Reading can be very boring. For most of us, it just serves as a potent sleeping pill. But just as you know, reading is the key to academic (and life) success.
How then, do we merge these two? Although reading can be a very stressful task to do, there are ways you can motivate yourself to read more.
Maybe not as much as Einstein, but as much as you will require to get an ‘A’ in your exams, or to just finish that book.
Why is Reading So Hard?
In and of itself, reading is not a horrible activity as most of us believe. In fact, it is one of the most effective activities when it comes to eliminating anxiety and achieving internal calmness.
But it doesn’t seem this way to you. Right? Well, that’s because we’ve all developed unhealthy reading habits that are making us hate the activity.
Again, there’s nothing wrong with “reading,” the problem usually comes from our approach to it and the habits we have around it. These habits do not motivate us to read more. Some of these unhealthy habits are:
Often due to the guilty feeling of not reading for a long time, we tend to believe that the best thing to do is to cramp all your reading sessions in one big chunk. This means reading for long hours till your brain shuts down or your eyes wind down.
While it may seem ambitious for a person to read for long hours, it is not healthy. When we overread to a point where we are forced to drop the book, our brain starts seeing the activity as a stressful and unwanted one. So the next time you pick up a book, your brain starts working to make you stop because it hates stress.
This is another very common reason why most of us hate reading.

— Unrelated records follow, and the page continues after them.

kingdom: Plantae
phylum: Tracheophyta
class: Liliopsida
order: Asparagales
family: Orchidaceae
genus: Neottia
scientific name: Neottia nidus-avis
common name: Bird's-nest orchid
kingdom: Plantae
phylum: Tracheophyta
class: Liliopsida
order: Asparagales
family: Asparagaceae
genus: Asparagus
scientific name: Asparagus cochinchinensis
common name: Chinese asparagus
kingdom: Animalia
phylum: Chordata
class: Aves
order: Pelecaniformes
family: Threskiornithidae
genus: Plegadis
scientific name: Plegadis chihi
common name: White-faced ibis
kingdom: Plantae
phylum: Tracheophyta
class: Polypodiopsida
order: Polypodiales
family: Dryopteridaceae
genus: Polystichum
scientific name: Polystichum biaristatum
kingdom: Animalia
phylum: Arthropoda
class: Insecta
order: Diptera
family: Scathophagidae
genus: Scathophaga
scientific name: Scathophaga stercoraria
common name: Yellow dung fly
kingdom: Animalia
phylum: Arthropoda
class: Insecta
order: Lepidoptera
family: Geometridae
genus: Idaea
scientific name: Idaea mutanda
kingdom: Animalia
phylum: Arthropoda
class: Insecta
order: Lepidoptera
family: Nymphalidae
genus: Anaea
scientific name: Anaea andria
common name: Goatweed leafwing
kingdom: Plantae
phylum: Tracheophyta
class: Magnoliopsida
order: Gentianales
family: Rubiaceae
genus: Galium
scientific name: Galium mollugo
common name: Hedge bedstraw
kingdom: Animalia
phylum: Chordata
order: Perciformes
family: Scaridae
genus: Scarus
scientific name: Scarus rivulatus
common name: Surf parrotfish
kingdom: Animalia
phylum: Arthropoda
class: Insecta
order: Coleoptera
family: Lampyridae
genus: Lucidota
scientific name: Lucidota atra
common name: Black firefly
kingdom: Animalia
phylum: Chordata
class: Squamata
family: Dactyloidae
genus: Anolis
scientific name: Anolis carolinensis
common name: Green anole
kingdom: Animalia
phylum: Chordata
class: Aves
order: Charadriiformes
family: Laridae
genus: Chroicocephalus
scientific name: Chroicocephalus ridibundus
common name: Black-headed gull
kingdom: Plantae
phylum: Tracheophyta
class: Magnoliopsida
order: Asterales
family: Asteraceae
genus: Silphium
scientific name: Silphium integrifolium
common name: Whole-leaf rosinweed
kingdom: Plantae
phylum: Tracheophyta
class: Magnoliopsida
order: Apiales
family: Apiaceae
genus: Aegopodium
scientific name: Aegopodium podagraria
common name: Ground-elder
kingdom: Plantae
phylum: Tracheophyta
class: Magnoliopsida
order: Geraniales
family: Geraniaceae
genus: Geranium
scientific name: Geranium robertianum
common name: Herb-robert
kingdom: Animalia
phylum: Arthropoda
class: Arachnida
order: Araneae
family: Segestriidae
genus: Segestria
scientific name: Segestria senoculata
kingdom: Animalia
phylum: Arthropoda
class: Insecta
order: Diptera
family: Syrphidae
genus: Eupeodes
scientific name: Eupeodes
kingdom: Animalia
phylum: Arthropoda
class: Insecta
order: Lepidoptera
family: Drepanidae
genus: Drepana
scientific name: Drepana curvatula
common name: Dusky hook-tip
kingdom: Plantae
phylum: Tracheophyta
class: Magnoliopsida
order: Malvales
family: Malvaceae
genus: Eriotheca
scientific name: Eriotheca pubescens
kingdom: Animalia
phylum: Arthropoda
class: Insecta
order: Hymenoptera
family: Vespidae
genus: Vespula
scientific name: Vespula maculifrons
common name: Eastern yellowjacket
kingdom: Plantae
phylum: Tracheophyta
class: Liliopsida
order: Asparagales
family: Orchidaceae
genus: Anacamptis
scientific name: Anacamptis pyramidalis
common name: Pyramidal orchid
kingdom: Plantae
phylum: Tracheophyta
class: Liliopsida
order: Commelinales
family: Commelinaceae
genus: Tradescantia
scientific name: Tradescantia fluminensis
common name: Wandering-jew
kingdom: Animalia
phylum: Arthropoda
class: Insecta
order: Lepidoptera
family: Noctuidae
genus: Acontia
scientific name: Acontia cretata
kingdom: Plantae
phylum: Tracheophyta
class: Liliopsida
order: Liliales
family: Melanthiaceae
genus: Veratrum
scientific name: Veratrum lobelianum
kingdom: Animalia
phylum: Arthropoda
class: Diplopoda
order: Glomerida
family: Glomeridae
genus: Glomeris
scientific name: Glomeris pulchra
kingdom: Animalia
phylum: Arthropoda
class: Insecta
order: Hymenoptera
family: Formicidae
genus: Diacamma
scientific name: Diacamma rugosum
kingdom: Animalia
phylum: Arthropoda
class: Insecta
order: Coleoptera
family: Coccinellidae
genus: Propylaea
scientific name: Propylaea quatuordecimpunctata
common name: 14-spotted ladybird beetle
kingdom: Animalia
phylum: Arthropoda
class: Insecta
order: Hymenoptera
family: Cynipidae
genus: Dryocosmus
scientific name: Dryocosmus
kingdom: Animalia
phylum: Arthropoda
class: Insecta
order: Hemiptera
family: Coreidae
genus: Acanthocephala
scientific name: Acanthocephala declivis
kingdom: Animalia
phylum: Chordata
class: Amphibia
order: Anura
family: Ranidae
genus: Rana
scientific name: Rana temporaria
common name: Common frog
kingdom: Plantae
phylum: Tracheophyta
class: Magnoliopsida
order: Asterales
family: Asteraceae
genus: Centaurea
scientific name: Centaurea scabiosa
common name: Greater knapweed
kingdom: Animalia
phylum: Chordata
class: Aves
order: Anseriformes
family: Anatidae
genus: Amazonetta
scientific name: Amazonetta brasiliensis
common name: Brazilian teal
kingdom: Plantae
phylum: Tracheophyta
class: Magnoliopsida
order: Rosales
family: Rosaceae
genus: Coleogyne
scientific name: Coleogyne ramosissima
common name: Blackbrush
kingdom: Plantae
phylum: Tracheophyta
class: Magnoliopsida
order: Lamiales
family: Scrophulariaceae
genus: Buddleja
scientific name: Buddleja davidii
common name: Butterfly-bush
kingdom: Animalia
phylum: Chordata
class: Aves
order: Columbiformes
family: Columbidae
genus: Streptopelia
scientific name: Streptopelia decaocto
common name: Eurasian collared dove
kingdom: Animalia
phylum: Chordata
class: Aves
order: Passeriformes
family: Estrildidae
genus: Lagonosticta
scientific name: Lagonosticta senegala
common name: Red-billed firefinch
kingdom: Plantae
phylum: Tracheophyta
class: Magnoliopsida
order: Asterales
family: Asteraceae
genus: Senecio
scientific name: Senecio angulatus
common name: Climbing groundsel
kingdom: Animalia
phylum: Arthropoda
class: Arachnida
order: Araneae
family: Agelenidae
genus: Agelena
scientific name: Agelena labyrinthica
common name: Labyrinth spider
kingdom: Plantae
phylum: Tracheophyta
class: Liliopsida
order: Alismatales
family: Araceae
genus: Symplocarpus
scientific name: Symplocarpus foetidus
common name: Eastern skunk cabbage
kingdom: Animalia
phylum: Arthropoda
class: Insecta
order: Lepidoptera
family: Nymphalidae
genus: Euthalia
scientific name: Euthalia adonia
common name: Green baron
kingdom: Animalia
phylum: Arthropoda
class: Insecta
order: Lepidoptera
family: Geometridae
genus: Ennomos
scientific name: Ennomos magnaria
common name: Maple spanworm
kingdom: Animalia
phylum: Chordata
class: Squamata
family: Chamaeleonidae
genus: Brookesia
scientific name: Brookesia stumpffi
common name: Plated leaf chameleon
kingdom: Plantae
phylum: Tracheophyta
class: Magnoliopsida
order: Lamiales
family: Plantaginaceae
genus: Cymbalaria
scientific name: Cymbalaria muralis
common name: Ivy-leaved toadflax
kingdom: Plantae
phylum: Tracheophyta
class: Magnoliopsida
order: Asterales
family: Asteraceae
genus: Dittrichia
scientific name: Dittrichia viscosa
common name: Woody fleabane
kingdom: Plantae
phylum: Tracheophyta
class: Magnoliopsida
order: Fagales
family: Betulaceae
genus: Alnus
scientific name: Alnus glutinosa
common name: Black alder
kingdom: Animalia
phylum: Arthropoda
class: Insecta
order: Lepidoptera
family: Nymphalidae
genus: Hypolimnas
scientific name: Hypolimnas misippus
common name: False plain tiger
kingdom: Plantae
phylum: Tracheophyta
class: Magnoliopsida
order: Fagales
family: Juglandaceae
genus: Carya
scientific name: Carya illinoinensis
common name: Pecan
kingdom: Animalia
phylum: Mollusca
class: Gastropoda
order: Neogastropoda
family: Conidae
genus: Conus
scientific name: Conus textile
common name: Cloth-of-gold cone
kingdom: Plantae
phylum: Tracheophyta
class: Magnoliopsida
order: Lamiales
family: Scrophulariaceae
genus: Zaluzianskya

We do not take the time to create specific periods where we would read and ensure that those periods are stuck to.
When you read like a runaway driver, your brain does not see that activity as an important one. The result? You hate reading even more.
Reading for reading sake
Have you ever felt pressured to pick up a book just because you heard your friend, a mentor, a teacher, or just a random person say that reading is something we all should do? If yes, then you may be reading for reading sake.
This involves just picking up a random book without a prior intent. After a while, that book just becomes another item under your bed.
Reading what you don’t like
One of the functions of our brains is to lead us to things that are pleasing and away from things that are not. When you do things that don’t appeal to a deeper part of you, there’s very little motivation to continue doing that thing.
Most of us read books we think we should be reading even though we don’t like them. Once in a while, that’s very necessary for growth. But we must invest more energy into reading topics that interest us.
Someone once said “you don’t hate reading, you just haven’t found a book you truly love.”
3 ways to motivate yourself to read more
1. Take a 5 minutes break after every 30 – 45 minutes of reading
A major reason why you’re not motivated to read more is not laziness. Usually, it is fatigue.
The human brain can only spend a limited amount of time on an activity with complete focus. When this time is exceeding a threshold, your brain’s function starts to ebb and as you force yourself, you begin to hate the activity more.
Researchers recommend that you take a break after every 60-90 minutes, we recommend that you take a break every 30-45 minutes. The more breaks you take, the more room you are providing for your brain to reload and refresh.
As you come back from this 5-minute break, your brain is reenergized and ready to take in more information.
The best reader is not the one who can read for long hours, the best reader is one who can read and understand.
2. Schedule a block of time for your reading session
Start each day with a good idea of when you want to read, what you want to read, where you want to read, and for how long you want to read.
Be as specific as possible. Saying “I will read today” is too vague and there is no clue as to when exactly that reading will happen. In contrast, saying “I will read XYZ by 5:30PM today, in the bus for 20 minutes.” That’s more effective and makes the job easier for your brain to do.
When you start scheduling blocks of time for your reading sessions, your brain registers the activity as an important one. It may even become a habit after you do it for a number of times.
Haphazard reading makes your brain think the activity is not that important to you.
3. Reward yourself after every reading session
Rewards are one of the most important factors that builds motivation. When we feel rewarded by something, we tend to do more of that thing.
For example, praising a child for helping another child will make him or her do more of that. That’s the power of a reward. How many times have you exceeded your perceived limits when something was promised at the end?
Rewards are very effective to motivate yourself to read more. However, caution must be taken. Extrinsic rewards (like money, items, etc.) can have adverse effects on motivation if they are not used creatively.
The best form of rewards is the one that comes from within you – a deep sense of fulfilment and happiness as a result of the activity.
So what should you do? Once in a while when you complete your reading goal, give yourself an extrinsic reward (e.g. extra meat, ice cream, a candy, etc.). Other times (80% of the time), try to motivate yourself with an intrinsic reward like praising yourself, acknowledging the hard work you’re putting in, and being proud of yourself. That’s a more sustainable means of motivation.